Department of Biochemistry and Molecular Biology, Drexel University College of Medicine, Philadelphia, Pennsylvania 19102-1192, USA.
J Biol Chem. 2012 Apr 6;287(15):11820-32. doi: 10.1074/jbc.M112.341347. Epub 2012 Feb 22.

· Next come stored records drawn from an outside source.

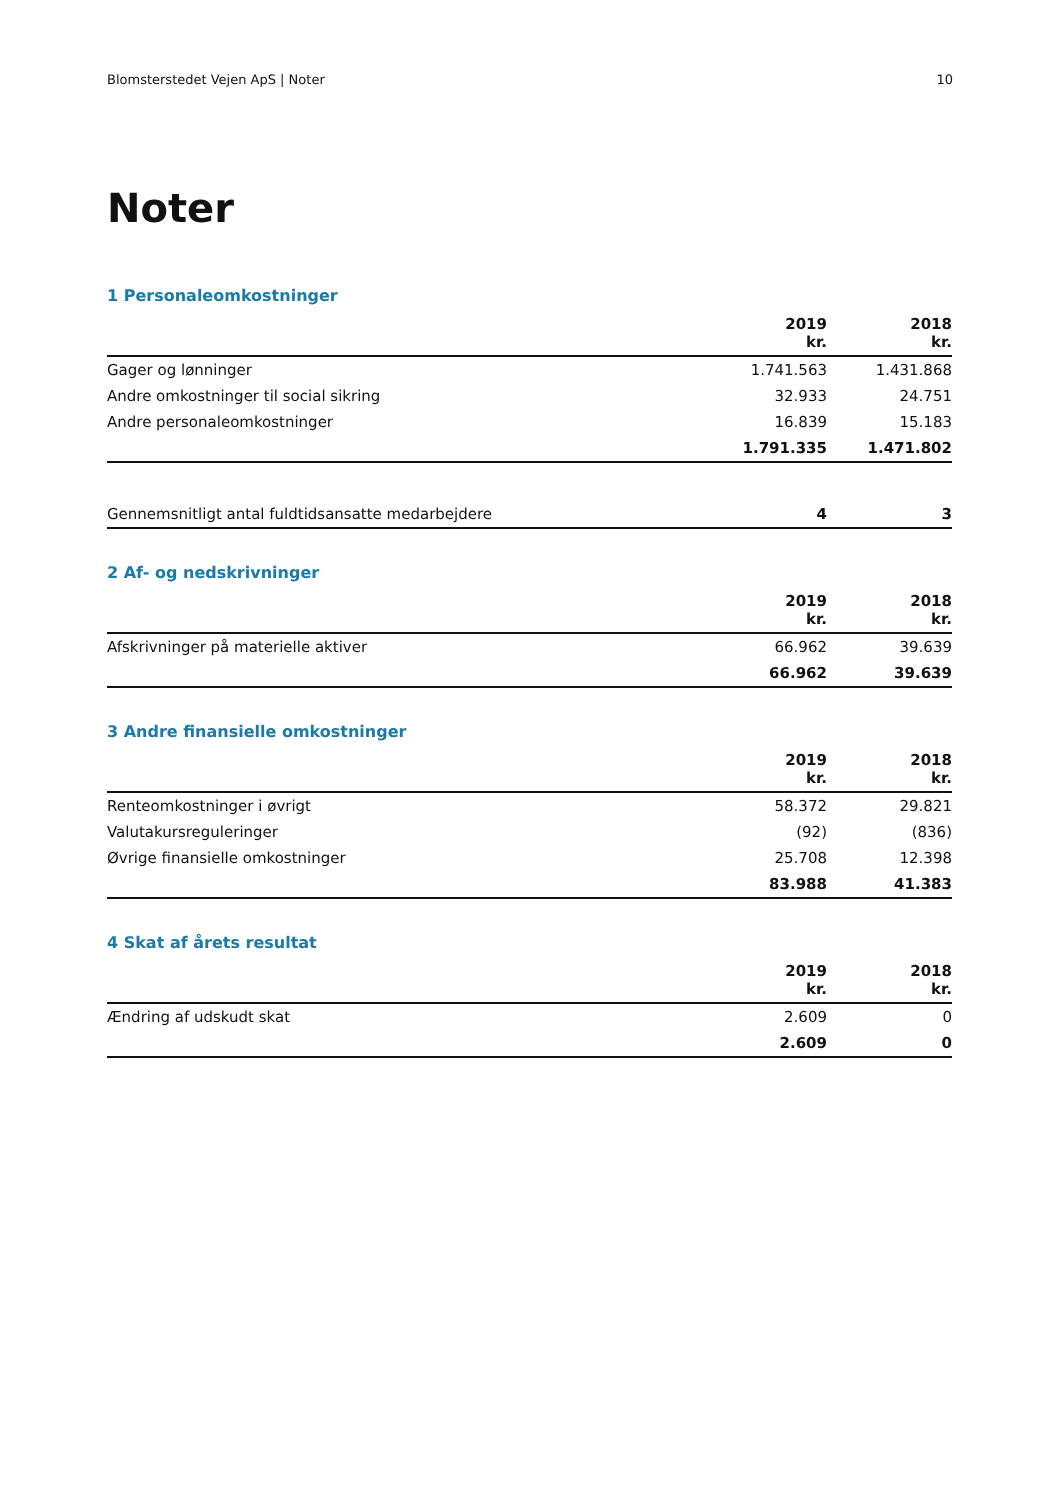Blomsterstedet Vejen ApS | Noter 10
Noter
1 Personaleomkostninger
| | 2019 kr. | 2018 kr. |
| --- | --- | --- |
| Gager og lønninger | 1.741.563 | 1.431.868 |
| Andre omkostninger til social sikring | 32.933 | 24.751 |
| Andre personaleomkostninger | 16.839 | 15.183 |
| | 1.791.335 | 1.471.802 |
| Gennemsnitligt antal fuldtidsansatte medarbejdere | 4 | 3 |
2 Af- og nedskrivninger
| | 2019 kr. | 2018 kr. |
| --- | --- | --- |
| Afskrivninger på materielle aktiver | 66.962 | 39.639 |
| | 66.962 | 39.639 |
3 Andre finansielle omkostninger
| | 2019 kr. | 2018 kr. |
| --- | --- | --- |
| Renteomkostninger i øvrigt | 58.372 | 29.821 |
| Valutakursreguleringer | (92) | (836) |
| Øvrige finansielle omkostninger | 25.708 | 12.398 |
| | 83.988 | 41.383 |
4 Skat af årets resultat
| | 2019 kr. | 2018 kr. |
| --- | --- | --- |
| Ændring af udskudt skat | 2.609 | 0 |
| | 2.609 | 0 |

Several proteins have been shown to catalyze branch migration (BM) of the Holliday junction, a key intermediate in DNA repair and recombination. Here, using joint molecules made by human RAD51 or Escherichia coli RecA, we find that the polarity of the displaced ssDNA strand of the joint molecules defines the polarity of BM of RAD54, BLM, RECQ1, and RuvAB. Our results demonstrate that RAD54, BLM, and RECQ1 promote BM preferentially in the 3'→5' direction, whereas RuvAB drives it in the 5'→3' direction relative to the displaced ssDNA strand. Our data indicate that the helicase activity of BM proteins does not play a role in the heterology bypass. Thus, RAD54 that lacks helicase activity is more efficient in DNA heterology bypass than BLM or REQ1 helicases. Furthermore, we demonstrate that the BLM helicase and BM activities require different protein stoichiometries, indicating that different complexes, monomers and multimers, respectively, are responsible for these two activities. These results define BM as a mechanistically distinct activity of DNA translocating proteins, which may serve an important function in DNA repair and recombination.
已经有几种蛋白质被证明可以催化 Holliday 连接点的分支迁移(BM),Holliday 连接点是 DNA 修复和重组的关键中间产物。在这里,我们使用人源 RAD51 或大肠杆菌 RecA 形成的联合分子,发现联合分子中被取代的单链 DNA 链的极性决定了 RAD54、BLM、RECQ1 和 RuvAB 的 BM 极性。我们的结果表明,RAD54、BLM 和 RECQ1 优先以 3'→5'的方向促进 BM,而 RuvAB 则相对于被取代的单链 DNA 链以 5'→3'的方向驱动 BM。我们的数据表明,BM 蛋白的解旋酶活性在异源跨越中不起作用。因此,缺乏解旋酶活性的 RAD54 在 DNA 异源跨越中比 BLM 或 RECQ1 解旋酶更有效。此外,我们证明 BLM 解旋酶和 BM 活性需要不同的蛋白质化学计量,这表明分别由不同的复合物、单体和多聚体负责这两种活性。这些结果将 BM 定义为一种具有独特机制的 DNA 移位蛋白的活性,它可能在 DNA 修复和重组中发挥重要作用。